Emilio me sirve una tapa de boquerones que parecen vivos, no por lo frescos, sino porque se me escapan cada vez que quiero pincharlos con el palillo.
Mientras me afano en la pesca del pinchito, escucho en la tele que en España hay más de tres millones de trabajadores que cobran menos de mil euros al mes. ¡Y eso que ya hemos salido de la crisis!
Trato de hacer un cálculo mental sumando a esa cifra a los que bien del subsidio del paro y a los que malviven sin subsidio siquiera. Me mareo con el resultado y no termino la operación.
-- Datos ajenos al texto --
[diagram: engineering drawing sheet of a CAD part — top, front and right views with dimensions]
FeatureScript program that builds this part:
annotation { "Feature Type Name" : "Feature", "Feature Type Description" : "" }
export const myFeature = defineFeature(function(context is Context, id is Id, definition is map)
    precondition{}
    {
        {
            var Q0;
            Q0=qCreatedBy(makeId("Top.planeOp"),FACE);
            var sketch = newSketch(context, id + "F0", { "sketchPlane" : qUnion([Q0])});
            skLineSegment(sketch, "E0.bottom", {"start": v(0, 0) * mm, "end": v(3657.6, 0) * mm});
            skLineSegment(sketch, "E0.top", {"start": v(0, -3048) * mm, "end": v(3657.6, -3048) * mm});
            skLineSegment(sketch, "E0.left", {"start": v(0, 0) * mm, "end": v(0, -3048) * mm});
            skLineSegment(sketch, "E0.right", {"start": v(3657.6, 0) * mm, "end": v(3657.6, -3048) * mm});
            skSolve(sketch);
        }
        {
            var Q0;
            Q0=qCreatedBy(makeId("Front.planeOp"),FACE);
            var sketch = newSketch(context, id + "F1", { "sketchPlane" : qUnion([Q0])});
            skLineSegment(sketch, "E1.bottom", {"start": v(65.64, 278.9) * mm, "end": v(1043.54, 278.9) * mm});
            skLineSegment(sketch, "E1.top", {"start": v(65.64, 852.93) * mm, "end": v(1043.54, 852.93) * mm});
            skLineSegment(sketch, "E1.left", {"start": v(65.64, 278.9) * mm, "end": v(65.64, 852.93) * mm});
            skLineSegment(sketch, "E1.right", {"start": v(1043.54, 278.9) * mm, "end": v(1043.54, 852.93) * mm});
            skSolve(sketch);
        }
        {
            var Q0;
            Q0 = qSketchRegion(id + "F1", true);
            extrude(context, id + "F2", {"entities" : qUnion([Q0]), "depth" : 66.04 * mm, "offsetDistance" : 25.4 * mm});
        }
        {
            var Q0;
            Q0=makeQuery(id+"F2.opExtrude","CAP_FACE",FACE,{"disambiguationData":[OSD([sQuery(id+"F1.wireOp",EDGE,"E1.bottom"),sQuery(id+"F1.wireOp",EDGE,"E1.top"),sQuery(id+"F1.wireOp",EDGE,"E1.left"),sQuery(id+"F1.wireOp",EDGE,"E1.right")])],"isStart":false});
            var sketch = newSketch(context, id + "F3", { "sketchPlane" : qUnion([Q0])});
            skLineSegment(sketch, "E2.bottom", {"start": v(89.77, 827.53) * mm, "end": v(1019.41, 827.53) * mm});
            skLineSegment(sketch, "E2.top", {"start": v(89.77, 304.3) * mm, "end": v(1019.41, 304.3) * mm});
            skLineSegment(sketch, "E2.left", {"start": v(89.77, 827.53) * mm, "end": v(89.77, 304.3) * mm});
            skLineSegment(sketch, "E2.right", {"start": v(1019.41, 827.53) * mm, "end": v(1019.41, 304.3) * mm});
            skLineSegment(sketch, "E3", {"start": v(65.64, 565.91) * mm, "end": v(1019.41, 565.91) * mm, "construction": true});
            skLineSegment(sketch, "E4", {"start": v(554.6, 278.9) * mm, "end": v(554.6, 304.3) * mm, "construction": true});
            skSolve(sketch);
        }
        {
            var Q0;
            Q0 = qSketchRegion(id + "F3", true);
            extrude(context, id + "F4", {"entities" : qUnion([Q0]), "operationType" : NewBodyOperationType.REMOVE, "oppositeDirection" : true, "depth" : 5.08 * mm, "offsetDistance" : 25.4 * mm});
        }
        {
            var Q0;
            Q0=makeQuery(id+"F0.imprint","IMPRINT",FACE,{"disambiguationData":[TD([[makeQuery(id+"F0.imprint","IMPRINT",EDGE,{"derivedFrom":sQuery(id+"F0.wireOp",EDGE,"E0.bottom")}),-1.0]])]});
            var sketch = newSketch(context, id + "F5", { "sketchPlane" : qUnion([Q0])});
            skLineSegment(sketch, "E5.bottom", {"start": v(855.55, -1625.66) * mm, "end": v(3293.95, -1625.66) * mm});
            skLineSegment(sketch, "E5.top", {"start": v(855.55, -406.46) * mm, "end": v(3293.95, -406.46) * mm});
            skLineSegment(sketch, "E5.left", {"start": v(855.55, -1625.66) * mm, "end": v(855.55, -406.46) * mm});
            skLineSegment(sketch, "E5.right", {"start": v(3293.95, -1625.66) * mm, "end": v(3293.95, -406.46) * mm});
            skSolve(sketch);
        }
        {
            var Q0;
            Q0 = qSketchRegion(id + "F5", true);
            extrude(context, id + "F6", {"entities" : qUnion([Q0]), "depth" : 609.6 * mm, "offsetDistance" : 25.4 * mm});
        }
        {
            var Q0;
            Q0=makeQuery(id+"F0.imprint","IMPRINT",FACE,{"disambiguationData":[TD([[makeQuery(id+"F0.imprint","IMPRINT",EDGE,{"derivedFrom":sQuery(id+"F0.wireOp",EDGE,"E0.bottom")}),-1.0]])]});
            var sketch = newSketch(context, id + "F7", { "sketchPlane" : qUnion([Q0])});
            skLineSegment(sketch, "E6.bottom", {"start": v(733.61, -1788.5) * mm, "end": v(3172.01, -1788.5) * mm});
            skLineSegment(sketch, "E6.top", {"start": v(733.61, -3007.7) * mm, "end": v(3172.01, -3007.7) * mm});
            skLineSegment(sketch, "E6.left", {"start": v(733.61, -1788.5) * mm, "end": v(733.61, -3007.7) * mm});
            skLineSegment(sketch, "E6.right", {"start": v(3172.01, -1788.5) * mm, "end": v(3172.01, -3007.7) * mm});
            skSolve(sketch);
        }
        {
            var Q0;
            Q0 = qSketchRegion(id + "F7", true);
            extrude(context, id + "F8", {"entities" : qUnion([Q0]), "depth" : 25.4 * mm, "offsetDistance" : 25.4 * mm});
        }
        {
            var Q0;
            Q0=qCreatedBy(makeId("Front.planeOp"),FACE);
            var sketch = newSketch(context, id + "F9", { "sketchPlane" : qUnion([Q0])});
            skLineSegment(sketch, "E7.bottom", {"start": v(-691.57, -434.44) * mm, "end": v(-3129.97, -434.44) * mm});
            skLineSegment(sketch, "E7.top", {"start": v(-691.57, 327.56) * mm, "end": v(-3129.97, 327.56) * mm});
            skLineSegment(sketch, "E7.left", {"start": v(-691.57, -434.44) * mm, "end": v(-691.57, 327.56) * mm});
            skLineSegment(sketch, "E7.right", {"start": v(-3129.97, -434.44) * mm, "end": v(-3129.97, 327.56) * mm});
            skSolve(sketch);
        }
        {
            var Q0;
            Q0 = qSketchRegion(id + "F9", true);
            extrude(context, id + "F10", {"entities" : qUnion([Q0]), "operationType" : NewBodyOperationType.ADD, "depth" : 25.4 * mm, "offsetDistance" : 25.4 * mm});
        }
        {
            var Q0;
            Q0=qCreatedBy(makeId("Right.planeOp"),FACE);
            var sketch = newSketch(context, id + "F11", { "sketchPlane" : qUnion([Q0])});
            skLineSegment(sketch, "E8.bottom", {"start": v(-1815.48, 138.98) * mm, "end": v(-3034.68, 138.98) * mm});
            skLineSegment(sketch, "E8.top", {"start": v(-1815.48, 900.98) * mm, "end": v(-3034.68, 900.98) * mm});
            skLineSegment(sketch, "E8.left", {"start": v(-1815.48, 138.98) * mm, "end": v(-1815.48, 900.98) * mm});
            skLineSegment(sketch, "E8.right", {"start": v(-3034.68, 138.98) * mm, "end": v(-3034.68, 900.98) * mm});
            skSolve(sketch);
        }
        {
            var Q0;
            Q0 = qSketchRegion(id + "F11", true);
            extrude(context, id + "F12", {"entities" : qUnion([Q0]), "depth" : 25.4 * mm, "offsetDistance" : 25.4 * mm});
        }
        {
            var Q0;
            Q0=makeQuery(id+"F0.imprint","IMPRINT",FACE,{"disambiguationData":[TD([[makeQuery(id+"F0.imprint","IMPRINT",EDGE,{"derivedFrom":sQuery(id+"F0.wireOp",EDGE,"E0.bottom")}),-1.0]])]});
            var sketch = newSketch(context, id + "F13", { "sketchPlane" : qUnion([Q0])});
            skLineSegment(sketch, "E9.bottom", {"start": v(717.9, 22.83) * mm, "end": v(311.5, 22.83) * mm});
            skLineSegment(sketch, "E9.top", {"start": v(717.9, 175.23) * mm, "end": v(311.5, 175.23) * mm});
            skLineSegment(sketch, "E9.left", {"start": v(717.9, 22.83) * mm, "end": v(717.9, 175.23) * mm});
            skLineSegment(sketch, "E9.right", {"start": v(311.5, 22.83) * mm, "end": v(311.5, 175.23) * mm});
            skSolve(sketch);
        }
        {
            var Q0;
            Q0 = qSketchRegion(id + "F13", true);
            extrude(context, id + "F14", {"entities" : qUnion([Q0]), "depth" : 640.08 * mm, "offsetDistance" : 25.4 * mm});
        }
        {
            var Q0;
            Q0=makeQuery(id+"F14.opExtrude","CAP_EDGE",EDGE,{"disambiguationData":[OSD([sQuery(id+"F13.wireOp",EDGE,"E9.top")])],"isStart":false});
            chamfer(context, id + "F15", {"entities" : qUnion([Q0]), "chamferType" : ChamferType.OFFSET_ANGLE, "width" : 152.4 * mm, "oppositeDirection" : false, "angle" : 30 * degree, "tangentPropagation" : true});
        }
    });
El vértigo de ver cuánta gente lo está pasando mal, realmente mal, me provoca arcadas.
Emilio rellena mi vaso de vino, pero no me dice nada. Me ve meditabundo, cabizbajo, preocupado. En la tele, el Presidente del Gobierno protagoniza un acto de homenaje a los símbolos patrios. Le veo rendir pleitesía a la bandera y pienso que con el estómago lleno es más fácil sentir afecto por los trapos de colores que con el estómago vacío. Luego nos sorprendemos del creciente desapego de los españoles a los símbolos.
Me acuerdo de la porrada de dinero que costaron algunas de las banderas que colocaron los ayuntamientos en rotondas y plazas, para enardecer de españolismo los corazones de los ciudadanos. ¡Otro gallo, pienso, nos habría cantado si hubiesen mimado los estómagos de las gentes como si fuesen corazones rojigualdas!
Me ayudo con una lámina de ajo para hacerme con el último boquerón. La tapa estaba buena, muy buena. Lástima que los pensamientos no la acompañaran.